- Supplied passage -

This blog is an excerpt from episode three of our Everyday AI podcast.
Nursing student Lauren Rebecca wears her smart watch every day. She has a tan line from it. She also receives notifications from it.
Lots of notifications.
“I had all the settings on mute just because of all the notifications with everything. It was one less thing that I needed to be notified of,” Lauren said.
Then something unusual happened: Lauren started experiencing bizarre symptoms like heat sensitivity. She checked out her watch and saw a backlog of heart rate notifications.
"I saw that my cardiac output and heart rate had been all over the place. There was a massive dip that was in the space of a couple of days, showing the trend had gone from being normal for the last three years to extremely low and abnormal,” she said.
Because of her watch, Lauren made an appointment with her GP. After some tests it became clear that half Lauren’s thyroid had disintegrated. The timing aligned exactly with when her watch started sending alerts.
From smart watches to chatbots, artificial intelligence (AI) use in healthcare has been steadily growing. And it’s making a huge difference.
Screening-time
One in seven Australian women will be diagnosed with breast cancer.
Dr Helen Fraser is a radiologist, breast cancer clinician and AI-researcher with more than 20 years clinical experience in breast screening, imaging and cancer diagnosis. She is currently the Director of the Research Hub for Language in Forensic Evidence at the University of Melbourne.
"Every mammogram is read independently by two breast imaging subspecialty trained radiologists. And if they differ, another read takes a third arbitration read. So, it's a really time consuming, and quite a costly, process,” Helen said.
The majority – about 95 per cent – of mammograms read are normal. That means most specialists’ time is spent looking at perfectly healthy mammograms.
Helen is working with AI to change that.
“The promise of AI and breast cancer screening is, in fact, rather than being a radiologist that looks at 95 per cent normal scans, we can use our human creativity and skillsets to spend more time with the women in those situations with complex cases. Or in biopsy procedures, for instance, where we really can add a benefit," Helen said.

- Records shown -
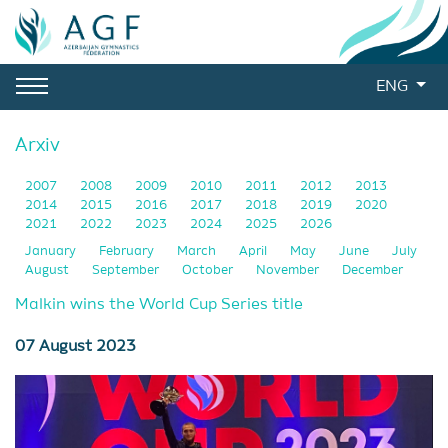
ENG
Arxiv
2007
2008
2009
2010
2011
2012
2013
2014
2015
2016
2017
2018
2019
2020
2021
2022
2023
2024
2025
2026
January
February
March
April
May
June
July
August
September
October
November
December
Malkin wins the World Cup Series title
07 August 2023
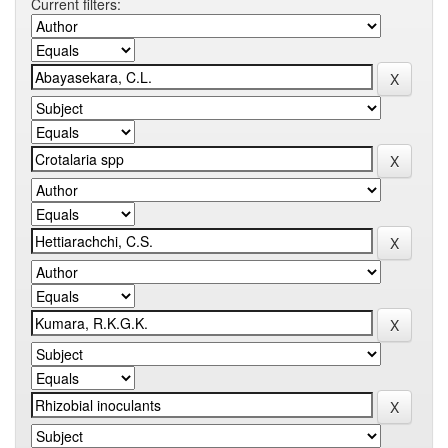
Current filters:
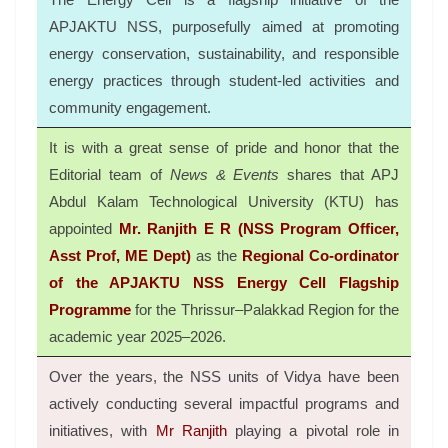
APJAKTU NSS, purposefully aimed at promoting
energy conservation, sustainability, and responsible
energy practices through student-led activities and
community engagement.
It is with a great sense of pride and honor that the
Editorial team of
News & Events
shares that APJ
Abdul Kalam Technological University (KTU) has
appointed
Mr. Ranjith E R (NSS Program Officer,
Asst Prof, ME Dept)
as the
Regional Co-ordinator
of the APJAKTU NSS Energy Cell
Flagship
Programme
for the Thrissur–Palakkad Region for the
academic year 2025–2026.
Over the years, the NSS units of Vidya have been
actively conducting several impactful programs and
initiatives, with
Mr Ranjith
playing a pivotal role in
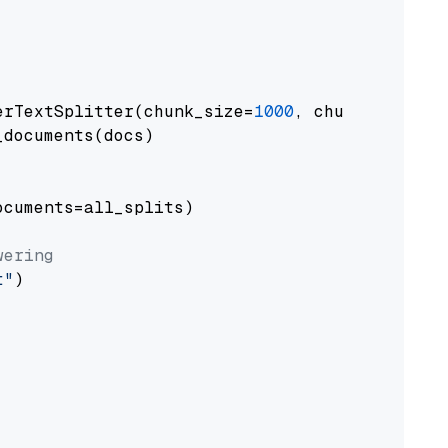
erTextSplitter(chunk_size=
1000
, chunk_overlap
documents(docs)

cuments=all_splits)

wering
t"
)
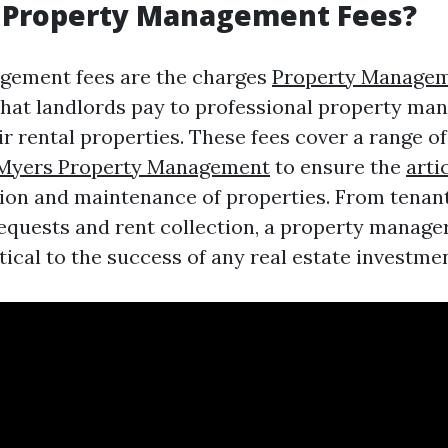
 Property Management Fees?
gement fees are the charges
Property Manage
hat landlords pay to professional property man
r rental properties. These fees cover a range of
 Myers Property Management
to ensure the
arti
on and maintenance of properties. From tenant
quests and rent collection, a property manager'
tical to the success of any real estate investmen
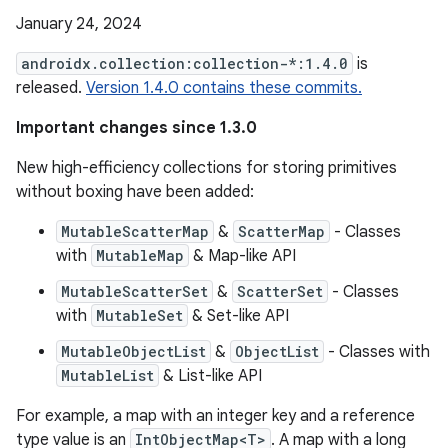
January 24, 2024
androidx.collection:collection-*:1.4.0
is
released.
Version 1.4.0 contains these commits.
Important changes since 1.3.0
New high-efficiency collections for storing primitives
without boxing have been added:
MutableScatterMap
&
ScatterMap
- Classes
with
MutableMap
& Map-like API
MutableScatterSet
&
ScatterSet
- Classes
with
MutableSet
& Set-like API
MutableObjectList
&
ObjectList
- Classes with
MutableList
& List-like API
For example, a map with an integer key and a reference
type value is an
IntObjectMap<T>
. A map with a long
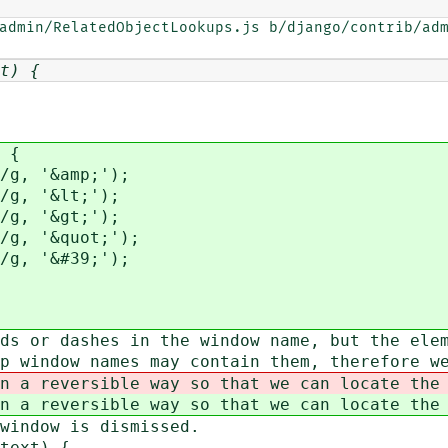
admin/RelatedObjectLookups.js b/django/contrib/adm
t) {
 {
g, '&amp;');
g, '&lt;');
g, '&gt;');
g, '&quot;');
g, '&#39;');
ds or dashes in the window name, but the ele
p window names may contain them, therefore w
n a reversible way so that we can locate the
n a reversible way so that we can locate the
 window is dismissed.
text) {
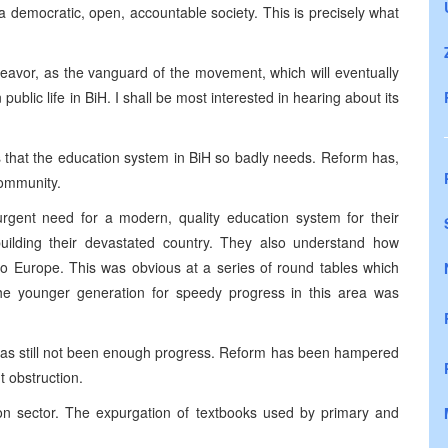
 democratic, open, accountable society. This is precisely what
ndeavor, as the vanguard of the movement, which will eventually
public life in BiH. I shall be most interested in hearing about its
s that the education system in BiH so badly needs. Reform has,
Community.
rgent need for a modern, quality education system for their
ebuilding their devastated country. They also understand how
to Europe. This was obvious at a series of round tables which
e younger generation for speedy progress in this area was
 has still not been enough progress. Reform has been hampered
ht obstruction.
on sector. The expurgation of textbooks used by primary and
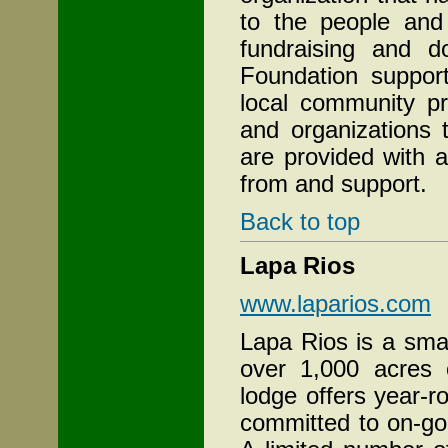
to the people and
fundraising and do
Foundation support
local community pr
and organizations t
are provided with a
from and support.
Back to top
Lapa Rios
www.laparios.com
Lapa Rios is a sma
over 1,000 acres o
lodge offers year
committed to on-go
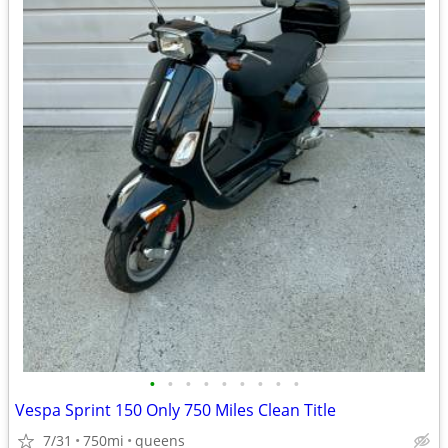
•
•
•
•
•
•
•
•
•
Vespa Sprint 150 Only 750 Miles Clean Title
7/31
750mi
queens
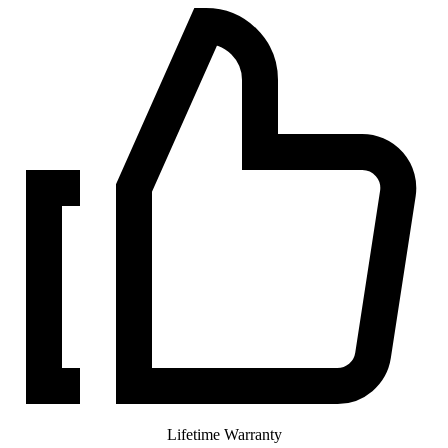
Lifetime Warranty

- Work task 1 -
According to the passage on AI in healthcare, roughly what share of the mammograms that are read turn out to be normal?
- Work task 2 -
In the passage on AI in healthcare, why is reading mammograms a time-consuming and costly process?
- Work task 3 -
Write the next part of the passage on AI in healthcare, picking up after its last sentence.

- Expected output 1 -
About 95 percent of them are normal.

- Expected output 2 -
Two radiologists with breast imaging subspecialty training each read every mammogram independently. When their readings differ, a third arbitration read is needed.

- Expected output 3 -
Helen's team have trialled replacing the second radiologist with an AI algorithm trained on historical data. Not only did their trial improve accuracy by 20 per cent, but Helen is also confident it will improve patient experience.
"Coming into assessment is a really anxiety provoking and costly process. Many women really feel they have cancer, even though the majority don't," Helen said.
"Our service delivery for time to results of a mammogram is two weeks. Two weeks is a long time to wait for a normal result. And I think an algorithmic reader could help us reduce that down to a matter of days."
Artificial intelligence (AI) bias
AI use in many industries has come under criticism for perpetuating human biases. And the health industry can run the same risks. Helen's team is very cognisant of the potential for bias encoded in their datasets.
The medical imaging dataset used in Helen’s work has detailed demographic data, enabling them to test bias in many ways. For example, to see if the aggregate performs equally as well for women in minority groups.
“We haven't solved the problem, but I think we've started that journey of being cognisant of it,” Helen said.
If implemented in a responsible way, it’s exciting to imagine just how much this technology will advance into the future. It can help take the load off health professionals and give us more power in monitoring our own health.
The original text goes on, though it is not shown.